**Prompt**. Continue the passage below about merchant power plants, picking up after its last sentence.
*** Exercise passage Section Begins ***
Projects sprout in the United States and overseas, pushing the limits of grid capacity, turbine manufacturers and available sites.
Merchant power plants are emerging en masse to address the growing electricity needs of the United States and other countries, thanks to deregulation and fearless developers. While some plants are built to replace older, less-efficient utility-owned units, others would serve demand growth. Still more are planned as niche-oriented peakers - ready to supply the grid when marginal prices rise high enough. Ancillary services might offer another niche.
The bottom line is that the U.S. market is hot, as are others.
"With deregulation and the [number of] older facilities that will need to be replaced, the domestic U.S. market is much more fluid than it looked like it would be a few years ago," says Jeff Leichtman, a spokesman for Bechtel Enterprises in San Francisco.
Regardless of the purpose of these plants - most are still on the drawing board - they represent a stunning total of combined megawatt capacity. As of late October, developers had announced plans to build 109 plants in the United States to generate 56,368 MW, according to the Electric Power Supply Association of Washington, D.C. And EPSA's list isn't comprehensive.
How many of these projects will clear licensing hurdles and actually break ground? Will fuels and turbines be available to power these plants? Are there sufficient links to the transmission grids for these enterprises? And will banks finance the multi-billion-dollar cost of the proposals?
Only time will answer all these questions, but it's clear that the variables pose a formidable counterweight to the plans of developers. The uncertainties also suggest that during the coming decade, a shakeout will yield a small pool of major, integrated players, some developers say.
What may be most important about this rising wave of proposed merchant power plants is that they promise low costs and efficient designs. Plant owners expect to be free of most of the constraints imposed on independent power producers prior to deregulation. Therefore, developers say, the market for merchant power plants has yet to be defined.
*** Exercise passage Section Ends ***
*** Provided records Section Begins ***
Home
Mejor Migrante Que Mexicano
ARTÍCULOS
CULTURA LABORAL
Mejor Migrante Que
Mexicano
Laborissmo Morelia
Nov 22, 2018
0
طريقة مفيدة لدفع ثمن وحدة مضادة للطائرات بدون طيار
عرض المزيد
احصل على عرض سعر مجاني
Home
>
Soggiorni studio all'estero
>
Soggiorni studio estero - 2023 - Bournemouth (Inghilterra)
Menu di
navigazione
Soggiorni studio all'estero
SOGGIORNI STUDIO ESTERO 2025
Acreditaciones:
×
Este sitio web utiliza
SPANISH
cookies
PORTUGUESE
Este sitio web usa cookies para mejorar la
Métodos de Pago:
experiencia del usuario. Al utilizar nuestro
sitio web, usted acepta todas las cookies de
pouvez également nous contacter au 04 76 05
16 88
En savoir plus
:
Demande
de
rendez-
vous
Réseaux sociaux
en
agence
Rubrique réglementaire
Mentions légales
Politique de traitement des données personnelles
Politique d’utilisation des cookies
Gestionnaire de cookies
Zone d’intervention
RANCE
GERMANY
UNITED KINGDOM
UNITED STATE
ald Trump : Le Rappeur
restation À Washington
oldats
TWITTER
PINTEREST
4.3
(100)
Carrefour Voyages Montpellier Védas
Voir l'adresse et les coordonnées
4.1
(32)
*** Provided records Section Ends ***
**Answer section**.
"The 50,000-plus MW [new capacity currently proposed] seems like a big number, but there is 750,000 MW installed in the United States, and 45 percent of that capacity is over 25 years old," points out Ron Walter, senior vice president of business development for Calpine Corp. of San Jose, Calif. "A recent survey indicated that by 2015, about 90 percent of this [installed] capacity is going to have to be replaced. If you add to that the increase in demand of some 13,000 MW to 15,000 MW per year, you'll have to replace a million megawatts in this country," he adds.
"So anybody's prediction of what's being planned is really small compared to what has to be done."
Red Tape is Loosening
Led by pioneers like Massachusetts and California, many state utility commissions are reviewing the first wave of merchant plant proposals within those jurisdictions where such reviews are required. While the regulatory process varies from state to state, the common denominator is a trend toward a comparatively more rapid, less onerous process. California, which has a two-step process for approving plants - a notice of intention followed by an application for certification - doesn't necessarily have the fastest regulatory apparatus in the nation. It can take as long as two years to site a plant there, say developers. However, the state is favoring some types of plants over others by offering exemptions from some filing requirements. "With deregulation, any project that's gas-fired and the result of competitive negotiation, there's an exemption; and there are other exemptions," says Roger Johnson, manager of energy facilities siting at the California Public Utilities Commission. (See sidebar, California Certification: Still a Two-Step Process?)
Developers are willing to slog through the paperwork, despite the prospect of the task.
"A bit of the character of California is that we like to think of ourselves as leaders in new ways of doing business, but at the same time we have a heightened environmental awareness, which creates its own bureaucracy," says Walter. "The state wants to take into account not only regional but also local concerns, so there are a whole bunch of folks for whom we have to answer questions."
Massachusetts, too, has been labeled a state with a thorough, if not complicated, procedure for approval.fn1 But Janet Gail Besser, chair of the Department of Telecommunications and Energy, reckons that the process is nonetheless relatively rapid: "We take about nine months to site a plant," she says.
Other states help developers fly through the process. In Tennessee, Enron Corp. applied for a merchant plant in June and broke ground by November, according to Mark Palmer, public relations vice president at Enron's Capital & Trade Resources division in Houston.
Some states take a hands-off approach to merchant plants. In Illinois, for example, "there is no certification process for merchant power plants. They just need to comply with local zoning and EPA regulations," says Bill Riley, chief of the electric section of the Illinois Commerce Commission's energy department.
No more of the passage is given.